Many cities face a triple threat: infectious diseases thrive when people are crowded together under paltry living conditions. Chronic, non communicable diseases are on the rise with the globalization of unhealthy lifestyles, which are facilitated by urban life – tobacco use, unhealthy diets, physical inactivity and harmful use of alcohol. And urban health is further burdened by accidents, injuries, road accidents, violence, and crime.

Urbanization, both in the developing and developed world, has been accompanied by a concentration of poverty which is becoming a severe, pervasive, and largely unacknowledged feature of urban life.
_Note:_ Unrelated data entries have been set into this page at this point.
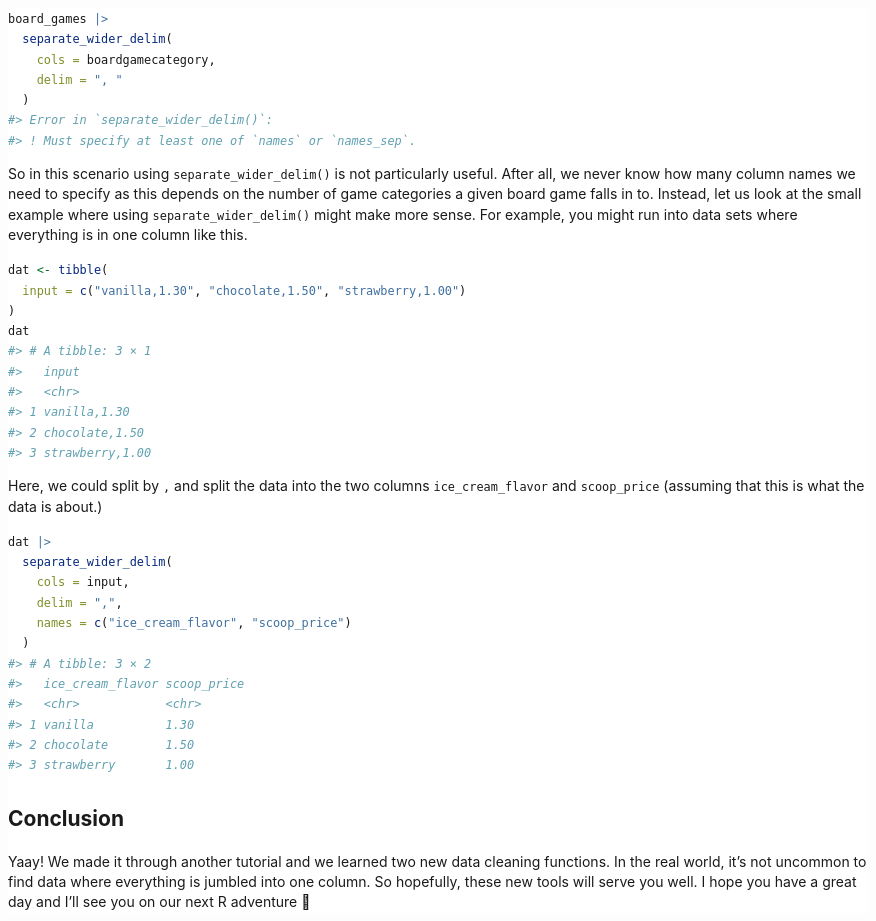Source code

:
 ``` r
board_games |>
  separate_wider_delim(
    cols = boardgamecategory,
    delim = ", "
  )
#> Error in `separate_wider_delim()`:
#> ! Must specify at least one of `names` or `names_sep`.
```

So in this scenario using `separate_wider_delim()` is not particularly useful. After all, we never know how many column names we need to specify as this depends on the number of game categories a given board game falls in to. Instead, let us look at the small example where using `separate_wider_delim()` might make more sense. For example, you might run into data sets where everything is in one column like this.

``` r
dat <- tibble(
  input = c("vanilla,1.30", "chocolate,1.50", "strawberry,1.00")
)
dat
#> # A tibble: 3 × 1
#>   input          
#>   <chr>          
#> 1 vanilla,1.30   
#> 2 chocolate,1.50 
#> 3 strawberry,1.00
```

Here, we could split by `,` and split the data into the two columns `ice_cream_flavor` and `scoop_price` (assuming that this is what the data is about.)

``` r
dat |>
  separate_wider_delim(
    cols = input, 
    delim = ",", 
    names = c("ice_cream_flavor", "scoop_price")
  )
#> # A tibble: 3 × 2
#>   ice_cream_flavor scoop_price
#>   <chr>            <chr>      
#> 1 vanilla          1.30       
#> 2 chocolate        1.50       
#> 3 strawberry       1.00
```

## Conclusion

Yaay! We made it through another tutorial and we learned two new data cleaning functions. In the real world, it’s not uncommon to find data where everything is jumbled into one column. So hopefully, these new tools will serve you well. I hope you have a great day and I’ll see you on our next R adventure 👋
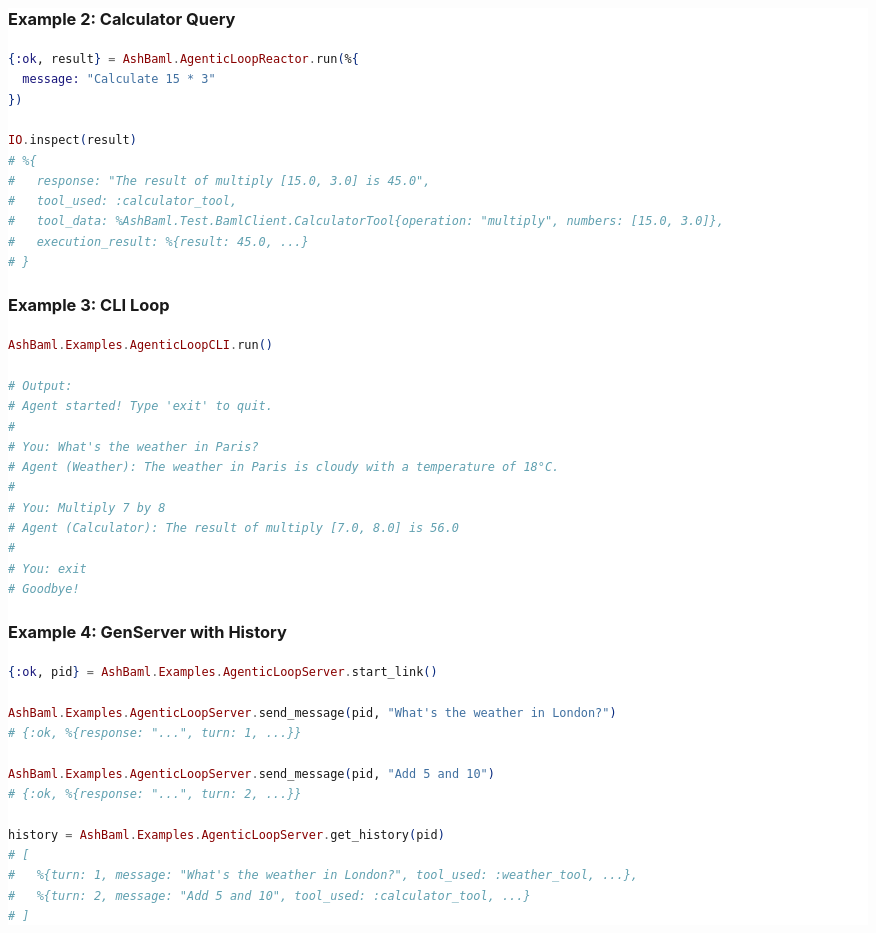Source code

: ### Example 2: Calculator Query

```elixir
{:ok, result} = AshBaml.AgenticLoopReactor.run(%{
  message: "Calculate 15 * 3"
})

IO.inspect(result)
# %{
#   response: "The result of multiply [15.0, 3.0] is 45.0",
#   tool_used: :calculator_tool,
#   tool_data: %AshBaml.Test.BamlClient.CalculatorTool{operation: "multiply", numbers: [15.0, 3.0]},
#   execution_result: %{result: 45.0, ...}
# }
```

### Example 3: CLI Loop

```elixir
AshBaml.Examples.AgenticLoopCLI.run()

# Output:
# Agent started! Type 'exit' to quit.
#
# You: What's the weather in Paris?
# Agent (Weather): The weather in Paris is cloudy with a temperature of 18°C.
#
# You: Multiply 7 by 8
# Agent (Calculator): The result of multiply [7.0, 8.0] is 56.0
#
# You: exit
# Goodbye!
```

### Example 4: GenServer with History

```elixir
{:ok, pid} = AshBaml.Examples.AgenticLoopServer.start_link()

AshBaml.Examples.AgenticLoopServer.send_message(pid, "What's the weather in London?")
# {:ok, %{response: "...", turn: 1, ...}}

AshBaml.Examples.AgenticLoopServer.send_message(pid, "Add 5 and 10")
# {:ok, %{response: "...", turn: 2, ...}}

history = AshBaml.Examples.AgenticLoopServer.get_history(pid)
# [
#   %{turn: 1, message: "What's the weather in London?", tool_used: :weather_tool, ...},
#   %{turn: 2, message: "Add 5 and 10", tool_used: :calculator_tool, ...}
# ]
```
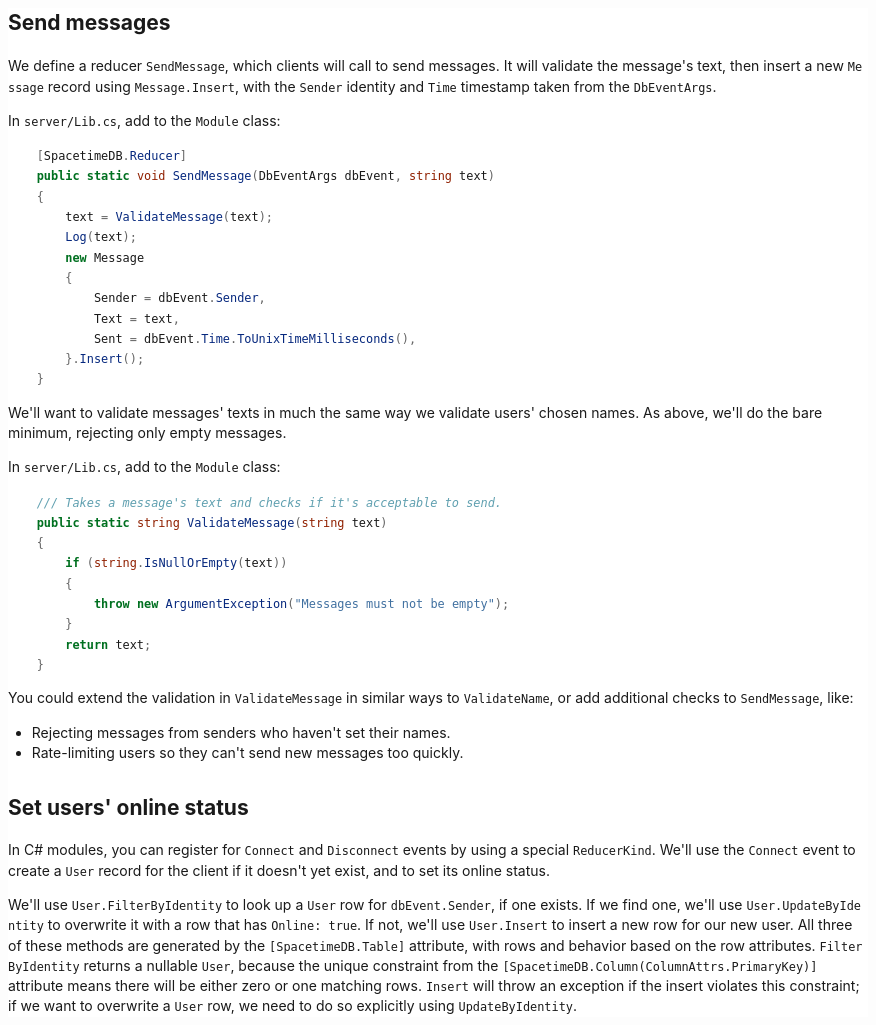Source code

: ## Send messages

We define a reducer `SendMessage`, which clients will call to send messages. It will validate the message's text, then insert a new `Message` record using `Message.Insert`, with the `Sender` identity and `Time` timestamp taken from the `DbEventArgs`.

In `server/Lib.cs`, add to the `Module` class:

```C#
    [SpacetimeDB.Reducer]
    public static void SendMessage(DbEventArgs dbEvent, string text)
    {
        text = ValidateMessage(text);
        Log(text);
        new Message
        {
            Sender = dbEvent.Sender,
            Text = text,
            Sent = dbEvent.Time.ToUnixTimeMilliseconds(),
        }.Insert();
    }
```

We'll want to validate messages' texts in much the same way we validate users' chosen names. As above, we'll do the bare minimum, rejecting only empty messages.

In `server/Lib.cs`, add to the `Module` class:

```C#
    /// Takes a message's text and checks if it's acceptable to send.
    public static string ValidateMessage(string text)
    {
        if (string.IsNullOrEmpty(text))
        {
            throw new ArgumentException("Messages must not be empty");
        }
        return text;
    }
```

You could extend the validation in `ValidateMessage` in similar ways to `ValidateName`, or add additional checks to `SendMessage`, like:

- Rejecting messages from senders who haven't set their names.
- Rate-limiting users so they can't send new messages too quickly.

## Set users' online status

In C# modules, you can register for `Connect` and `Disconnect` events by using a special `ReducerKind`. We'll use the `Connect` event to create a `User` record for the client if it doesn't yet exist, and to set its online status.

We'll use `User.FilterByIdentity` to look up a `User` row for `dbEvent.Sender`, if one exists. If we find one, we'll use `User.UpdateByIdentity` to overwrite it with a row that has `Online: true`. If not, we'll use `User.Insert` to insert a new row for our new user. All three of these methods are generated by the `[SpacetimeDB.Table]` attribute, with rows and behavior based on the row attributes. `FilterByIdentity` returns a nullable `User`, because the unique constraint from the `[SpacetimeDB.Column(ColumnAttrs.PrimaryKey)]` attribute means there will be either zero or one matching rows. `Insert` will throw an exception if the insert violates this constraint; if we want to overwrite a `User` row, we need to do so explicitly using `UpdateByIdentity`.
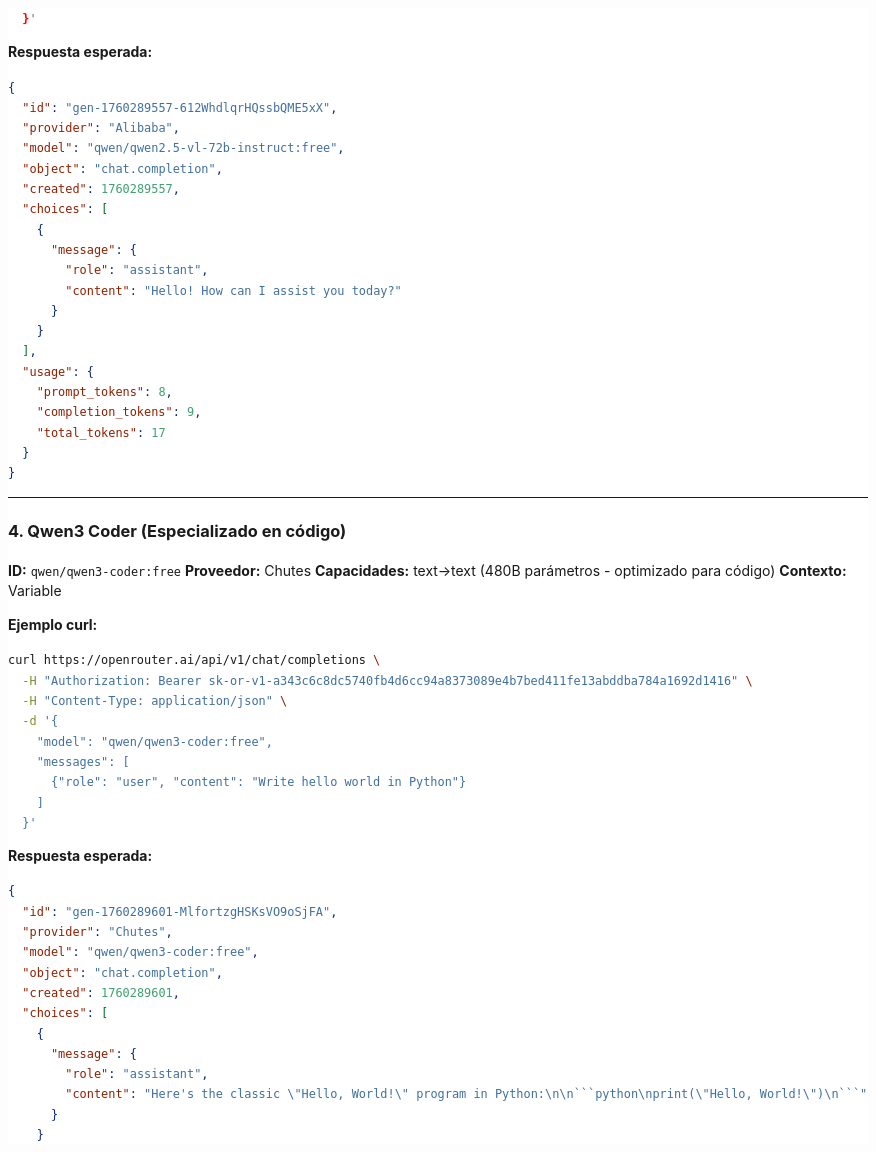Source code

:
 ```bash
  }'
```

**Respuesta esperada:**
```json
{
  "id": "gen-1760289557-612WhdlqrHQssbQME5xX",
  "provider": "Alibaba",
  "model": "qwen/qwen2.5-vl-72b-instruct:free",
  "object": "chat.completion",
  "created": 1760289557,
  "choices": [
    {
      "message": {
        "role": "assistant",
        "content": "Hello! How can I assist you today?"
      }
    }
  ],
  "usage": {
    "prompt_tokens": 8,
    "completion_tokens": 9,
    "total_tokens": 17
  }
}
```

---

### 4. **Qwen3 Coder** (Especializado en código)
**ID:** `qwen/qwen3-coder:free`
**Proveedor:** Chutes
**Capacidades:** text→text (480B parámetros - optimizado para código)
**Contexto:** Variable

**Ejemplo curl:**
```bash
curl https://openrouter.ai/api/v1/chat/completions \
  -H "Authorization: Bearer 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" \
  -H "Content-Type: application/json" \
  -d '{
    "model": "qwen/qwen3-coder:free",
    "messages": [
      {"role": "user", "content": "Write hello world in Python"}
    ]
  }'
```

**Respuesta esperada:**
```json
{
  "id": "gen-1760289601-MlfortzgHSKsVO9oSjFA",
  "provider": "Chutes",
  "model": "qwen/qwen3-coder:free",
  "object": "chat.completion",
  "created": 1760289601,
  "choices": [
    {
      "message": {
        "role": "assistant",
        "content": "Here's the classic \"Hello, World!\" program in Python:\n\n```python\nprint(\"Hello, World!\")\n```"
      }
    }
```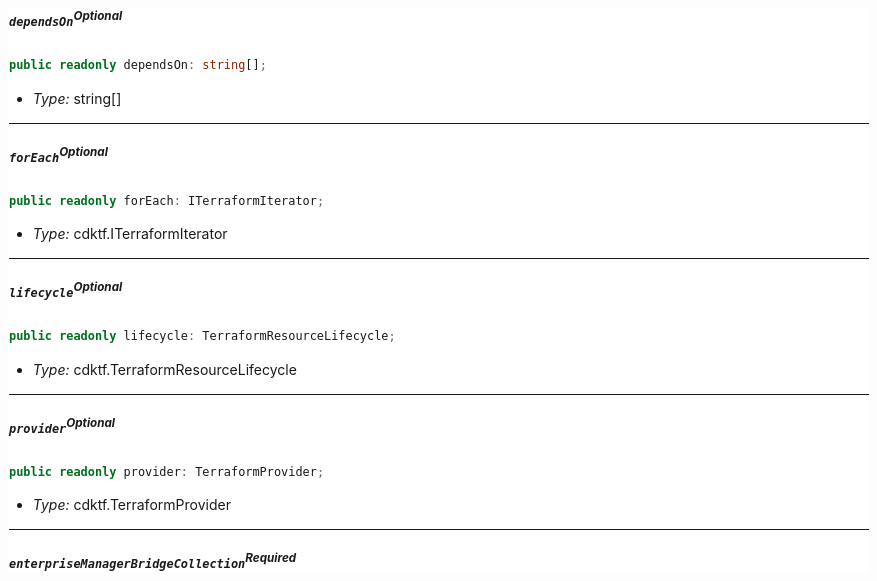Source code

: ##### `dependsOn`<sup>Optional</sup> <a name="dependsOn" id="rhizo-co-terraform-provider-oci.dataOciOpsiEnterpriseManagerBridges.DataOciOpsiEnterpriseManagerBridges.property.dependsOn"></a>

```typescript
public readonly dependsOn: string[];
```

- *Type:* string[]

---

##### `forEach`<sup>Optional</sup> <a name="forEach" id="rhizo-co-terraform-provider-oci.dataOciOpsiEnterpriseManagerBridges.DataOciOpsiEnterpriseManagerBridges.property.forEach"></a>

```typescript
public readonly forEach: ITerraformIterator;
```

- *Type:* cdktf.ITerraformIterator

---

##### `lifecycle`<sup>Optional</sup> <a name="lifecycle" id="rhizo-co-terraform-provider-oci.dataOciOpsiEnterpriseManagerBridges.DataOciOpsiEnterpriseManagerBridges.property.lifecycle"></a>

```typescript
public readonly lifecycle: TerraformResourceLifecycle;
```

- *Type:* cdktf.TerraformResourceLifecycle

---

##### `provider`<sup>Optional</sup> <a name="provider" id="rhizo-co-terraform-provider-oci.dataOciOpsiEnterpriseManagerBridges.DataOciOpsiEnterpriseManagerBridges.property.provider"></a>

```typescript
public readonly provider: TerraformProvider;
```

- *Type:* cdktf.TerraformProvider

---

##### `enterpriseManagerBridgeCollection`<sup>Required</sup> <a name="enterpriseManagerBridgeCollection" id="rhizo-co-terraform-provider-oci.dataOciOpsiEnterpriseManagerBridges.DataOciOpsiEnterpriseManagerBridges.property.enterpriseManagerBridgeCollection"></a>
This is accompanied by lack of adequate capacity of Municipal bodies to extend services to the urban poor.

The health sector cannot act alone to tackle those inequities and the various urban health challenges. Opportunities to put health at the heart of the urban policy agenda exist, and it is time for all sectors to work together toward innovative and effective solutions that mitigate health risks and increase health benefits.

This report provides information and tools to help governments and local leaders reduce health inequities in their cities.”